Mara isn’t the only Social Network alum to work on the movie. Nine Inch Nails frontman Trent Reznor and Atticus Ross, who won Best Original Score for Social Network, have done the music for Dragon Tattoo. Their hammering version of “Immigrant Song,” with Karen O on vocals, plays over the opening credits.
Steven Zaillian, an Oscar winner for Schindler’s List and two-time nominee for Awakenings and Gangs of New York, penned the screenplay for Dragon Tattoo. Condensing the lengthy book posed challenges, said Fincher.

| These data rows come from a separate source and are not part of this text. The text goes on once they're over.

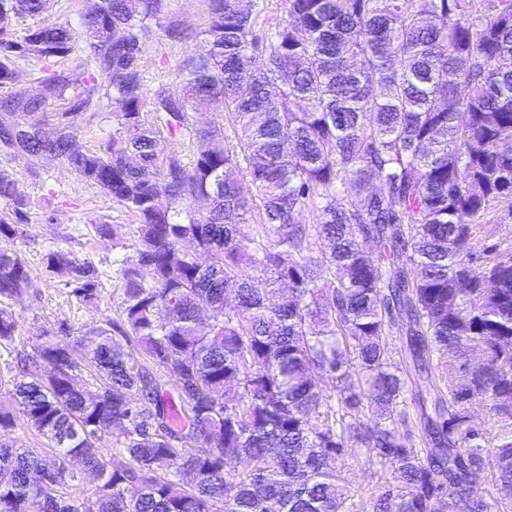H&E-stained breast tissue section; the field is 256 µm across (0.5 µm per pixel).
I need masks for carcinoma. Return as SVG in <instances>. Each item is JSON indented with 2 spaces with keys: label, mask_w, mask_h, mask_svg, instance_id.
<instances>
[{
  "label": "carcinoma",
  "mask_w": 512,
  "mask_h": 512,
  "mask_svg": "<svg viewBox=\"0 0 512 512\" xmlns=\"http://www.w3.org/2000/svg\"><path fill=\"white\" fill-rule=\"evenodd\" d=\"M166 2L97 0L86 76L0 98V153L57 159L139 218L112 261L120 321L37 337L0 401V512H360L340 466L363 453L380 479L369 512H512V241L472 253L512 222V0H284L261 37L264 0H207L202 48L153 91L145 47L196 39L161 23ZM44 9L0 0V87L15 58L74 50ZM18 15L33 25L14 39ZM106 105L112 136L81 149L79 124ZM216 106L224 124L197 127ZM0 201L13 241L29 199L3 170ZM43 266L98 299L92 260L56 247ZM32 286L0 245V298ZM15 342L1 307L0 347ZM83 363L92 399L71 384ZM19 421L50 451L3 438ZM485 232L474 242V253L479 257L483 256V247L486 244L512 239V224H489ZM485 236H489L485 239ZM488 240V241H487Z\"/></svg>",
  "instance_id": "cac0c4a2"
}]
</instances>
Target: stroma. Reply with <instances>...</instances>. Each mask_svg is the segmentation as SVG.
Segmentation results:
<instances>
[{"instance_id":"stroma-1","label":"stroma","mask_w":512,"mask_h":512,"mask_svg":"<svg viewBox=\"0 0 512 512\" xmlns=\"http://www.w3.org/2000/svg\"><path fill=\"white\" fill-rule=\"evenodd\" d=\"M184 50L181 44H148L142 56L147 76L160 86L174 82ZM1 169L15 174L31 202L29 231L14 242L33 277L29 296L11 306L17 321L16 348L30 349L36 338L46 333L69 343L87 328L115 318L120 295L112 275L116 252L111 238L98 236L94 227L114 225L119 237L130 246L134 243L132 228L137 217L57 160L28 162L0 154ZM51 245L72 250L95 263L103 281L97 300L81 302L69 294L59 279L44 274L42 256Z\"/></svg>"}]
</instances>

“It’s 500 pages and a 2½-hour movie. You’re making some pretty big cuts,” Fincher allowed, adding he’s seen the Swedish version and pronounced it “beautifully done.”
“But we were doing what we were doing. Starting from the book.”
Last year The Social Network was nominated for eight Oscars and won three. Does Fincher see similar success ahead for Dragon Tattoo?
All he’ll say is “it’s a very different animal. It’s going to be on 3,600 screens and there’s a lot of money behind it. It’s not the little movie that could.”